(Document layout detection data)

-------

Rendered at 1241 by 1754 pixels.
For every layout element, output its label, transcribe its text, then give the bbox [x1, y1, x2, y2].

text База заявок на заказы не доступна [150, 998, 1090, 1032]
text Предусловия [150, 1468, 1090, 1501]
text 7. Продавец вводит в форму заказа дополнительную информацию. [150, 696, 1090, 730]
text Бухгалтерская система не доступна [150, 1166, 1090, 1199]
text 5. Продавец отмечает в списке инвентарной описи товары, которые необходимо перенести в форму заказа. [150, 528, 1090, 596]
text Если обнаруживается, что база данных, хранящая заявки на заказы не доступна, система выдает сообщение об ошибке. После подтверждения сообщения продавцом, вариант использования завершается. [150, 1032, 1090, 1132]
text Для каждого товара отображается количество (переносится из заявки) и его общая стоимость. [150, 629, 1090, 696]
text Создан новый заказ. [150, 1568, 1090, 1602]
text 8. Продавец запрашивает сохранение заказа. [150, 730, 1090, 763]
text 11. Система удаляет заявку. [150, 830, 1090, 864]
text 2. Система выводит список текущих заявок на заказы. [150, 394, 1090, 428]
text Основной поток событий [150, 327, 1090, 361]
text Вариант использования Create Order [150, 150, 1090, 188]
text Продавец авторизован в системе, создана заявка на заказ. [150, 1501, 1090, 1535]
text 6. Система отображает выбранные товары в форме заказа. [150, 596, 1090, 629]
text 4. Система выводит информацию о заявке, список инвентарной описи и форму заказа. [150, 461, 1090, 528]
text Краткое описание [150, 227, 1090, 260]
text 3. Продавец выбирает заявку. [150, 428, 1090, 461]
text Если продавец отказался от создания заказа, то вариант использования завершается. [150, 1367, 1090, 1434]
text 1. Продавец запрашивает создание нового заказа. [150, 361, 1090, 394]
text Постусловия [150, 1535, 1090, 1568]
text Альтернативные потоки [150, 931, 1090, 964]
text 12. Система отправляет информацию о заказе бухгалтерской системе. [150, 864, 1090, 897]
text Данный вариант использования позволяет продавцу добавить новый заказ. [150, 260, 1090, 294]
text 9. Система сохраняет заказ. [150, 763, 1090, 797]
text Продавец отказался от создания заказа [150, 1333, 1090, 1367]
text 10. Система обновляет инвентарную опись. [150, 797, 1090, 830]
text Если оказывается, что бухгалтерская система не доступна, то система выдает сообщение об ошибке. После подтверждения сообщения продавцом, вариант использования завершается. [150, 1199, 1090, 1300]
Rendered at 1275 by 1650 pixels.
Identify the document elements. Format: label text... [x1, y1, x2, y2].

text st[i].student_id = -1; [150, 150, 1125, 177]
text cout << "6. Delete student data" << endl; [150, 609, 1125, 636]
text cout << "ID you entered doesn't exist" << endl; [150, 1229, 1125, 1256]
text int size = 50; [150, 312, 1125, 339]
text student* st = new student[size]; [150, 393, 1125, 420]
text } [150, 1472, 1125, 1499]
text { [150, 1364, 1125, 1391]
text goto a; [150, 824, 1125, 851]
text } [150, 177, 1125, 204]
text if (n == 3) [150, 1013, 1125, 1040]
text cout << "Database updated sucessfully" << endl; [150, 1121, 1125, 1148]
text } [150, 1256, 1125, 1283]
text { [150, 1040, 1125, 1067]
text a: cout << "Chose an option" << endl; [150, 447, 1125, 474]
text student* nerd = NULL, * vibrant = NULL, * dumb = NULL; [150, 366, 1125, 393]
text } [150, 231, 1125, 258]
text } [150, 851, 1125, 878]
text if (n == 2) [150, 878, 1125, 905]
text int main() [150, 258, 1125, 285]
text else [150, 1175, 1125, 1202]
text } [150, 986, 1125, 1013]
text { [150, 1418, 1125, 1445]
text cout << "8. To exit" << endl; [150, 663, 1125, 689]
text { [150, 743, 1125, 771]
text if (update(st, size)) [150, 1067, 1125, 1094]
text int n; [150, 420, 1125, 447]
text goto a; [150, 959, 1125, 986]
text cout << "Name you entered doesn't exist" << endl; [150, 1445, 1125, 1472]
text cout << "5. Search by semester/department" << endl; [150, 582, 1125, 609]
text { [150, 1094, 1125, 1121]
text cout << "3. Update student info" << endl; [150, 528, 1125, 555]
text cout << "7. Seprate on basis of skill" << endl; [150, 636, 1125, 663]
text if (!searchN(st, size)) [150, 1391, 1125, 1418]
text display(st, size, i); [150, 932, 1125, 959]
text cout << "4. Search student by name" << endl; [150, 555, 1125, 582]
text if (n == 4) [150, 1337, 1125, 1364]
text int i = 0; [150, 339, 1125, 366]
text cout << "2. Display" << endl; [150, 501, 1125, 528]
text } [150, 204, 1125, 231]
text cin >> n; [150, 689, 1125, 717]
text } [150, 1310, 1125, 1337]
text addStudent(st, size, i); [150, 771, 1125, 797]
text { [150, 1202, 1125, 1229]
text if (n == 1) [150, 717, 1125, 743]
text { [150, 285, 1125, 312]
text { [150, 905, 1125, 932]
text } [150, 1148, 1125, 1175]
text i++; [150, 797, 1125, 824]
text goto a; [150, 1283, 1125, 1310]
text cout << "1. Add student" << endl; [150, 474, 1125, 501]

-------

**TASK**. Every single record is to be set down again, unaltered.

**FINISHED TASK**.
Rendered at 1241 by 1754 pixels.
For every layout element, output its label, transcribe its text, then give the bbox [x1, y1, x2, y2].

text База заявок на заказы не доступна [150, 998, 1090, 1032]
text Предусловия [150, 1468, 1090, 1501]
text 7. Продавец вводит в форму заказа дополнительную информацию. [150, 696, 1090, 730]
text Бухгалтерская система не доступна [150, 1166, 1090, 1199]
text 5. Продавец отмечает в списке инвентарной описи товары, которые необходимо перенести в форму заказа. [150, 528, 1090, 596]
text Если обнаруживается, что база данных, хранящая заявки на заказы не доступна, система выдает сообщение об ошибке. После подтверждения сообщения продавцом, вариант использования завершается. [150, 1032, 1090, 1132]
text Для каждого товара отображается количество (переносится из заявки) и его общая стоимость. [150, 629, 1090, 696]
text Создан новый заказ. [150, 1568, 1090, 1602]
text 8. Продавец запрашивает сохранение заказа. [150, 730, 1090, 763]
text 11. Система удаляет заявку. [150, 830, 1090, 864]
text 2. Система выводит список текущих заявок на заказы. [150, 394, 1090, 428]
text Основной поток событий [150, 327, 1090, 361]
text Вариант использования Create Order [150, 150, 1090, 188]
text Продавец авторизован в системе, создана заявка на заказ. [150, 1501, 1090, 1535]
text 6. Система отображает выбранные товары в форме заказа. [150, 596, 1090, 629]
text 4. Система выводит информацию о заявке, список инвентарной описи и форму заказа. [150, 461, 1090, 528]
text Краткое описание [150, 227, 1090, 260]
text 3. Продавец выбирает заявку. [150, 428, 1090, 461]
text Если продавец отказался от создания заказа, то вариант использования завершается. [150, 1367, 1090, 1434]
text 1. Продавец запрашивает создание нового заказа. [150, 361, 1090, 394]
text Постусловия [150, 1535, 1090, 1568]
text Альтернативные потоки [150, 931, 1090, 964]
text 12. Система отправляет информацию о заказе бухгалтерской системе. [150, 864, 1090, 897]
text Данный вариант использования позволяет продавцу добавить новый заказ. [150, 260, 1090, 294]
text 9. Система сохраняет заказ. [150, 763, 1090, 797]
text Продавец отказался от создания заказа [150, 1333, 1090, 1367]
text 10. Система обновляет инвентарную опись. [150, 797, 1090, 830]
text Если оказывается, что бухгалтерская система не доступна, то система выдает сообщение об ошибке. После подтверждения сообщения продавцом, вариант использования завершается. [150, 1199, 1090, 1300]
Rendered at 1275 by 1650 pixels.
Identify the document elements. Format: label text... [x1, y1, x2, y2].

text st[i].student_id = -1; [150, 150, 1125, 177]
text cout << "6. Delete student data" << endl; [150, 609, 1125, 636]
text cout << "ID you entered doesn't exist" << endl; [150, 1229, 1125, 1256]
text int size = 50; [150, 312, 1125, 339]
text student* st = new student[size]; [150, 393, 1125, 420]
text } [150, 1472, 1125, 1499]
text { [150, 1364, 1125, 1391]
text goto a; [150, 824, 1125, 851]
text } [150, 177, 1125, 204]
text if (n == 3) [150, 1013, 1125, 1040]
text cout << "Database updated sucessfully" << endl; [150, 1121, 1125, 1148]
text } [150, 1256, 1125, 1283]
text { [150, 1040, 1125, 1067]
text a: cout << "Chose an option" << endl; [150, 447, 1125, 474]
text student* nerd = NULL, * vibrant = NULL, * dumb = NULL; [150, 366, 1125, 393]
text } [150, 231, 1125, 258]
text } [150, 851, 1125, 878]
text if (n == 2) [150, 878, 1125, 905]
text int main() [150, 258, 1125, 285]
text else [150, 1175, 1125, 1202]
text } [150, 986, 1125, 1013]
text { [150, 1418, 1125, 1445]
text cout << "8. To exit" << endl; [150, 663, 1125, 689]
text { [150, 743, 1125, 771]
text if (update(st, size)) [150, 1067, 1125, 1094]
text int n; [150, 420, 1125, 447]
text goto a; [150, 959, 1125, 986]
text cout << "Name you entered doesn't exist" << endl; [150, 1445, 1125, 1472]
text cout << "5. Search by semester/department" << endl; [150, 582, 1125, 609]
text { [150, 1094, 1125, 1121]
text cout << "3. Update student info" << endl; [150, 528, 1125, 555]
text cout << "7. Seprate on basis of skill" << endl; [150, 636, 1125, 663]
text if (!searchN(st, size)) [150, 1391, 1125, 1418]
text display(st, size, i); [150, 932, 1125, 959]
text cout << "4. Search student by name" << endl; [150, 555, 1125, 582]
text if (n == 4) [150, 1337, 1125, 1364]
text int i = 0; [150, 339, 1125, 366]
text cout << "2. Display" << endl; [150, 501, 1125, 528]
text } [150, 204, 1125, 231]
text cin >> n; [150, 689, 1125, 717]
text } [150, 1310, 1125, 1337]
text addStudent(st, size, i); [150, 771, 1125, 797]
text { [150, 1202, 1125, 1229]
text if (n == 1) [150, 717, 1125, 743]
text { [150, 285, 1125, 312]
text { [150, 905, 1125, 932]
text } [150, 1148, 1125, 1175]
text i++; [150, 797, 1125, 824]
text goto a; [150, 1283, 1125, 1310]
text cout << "1. Add student" << endl; [150, 474, 1125, 501]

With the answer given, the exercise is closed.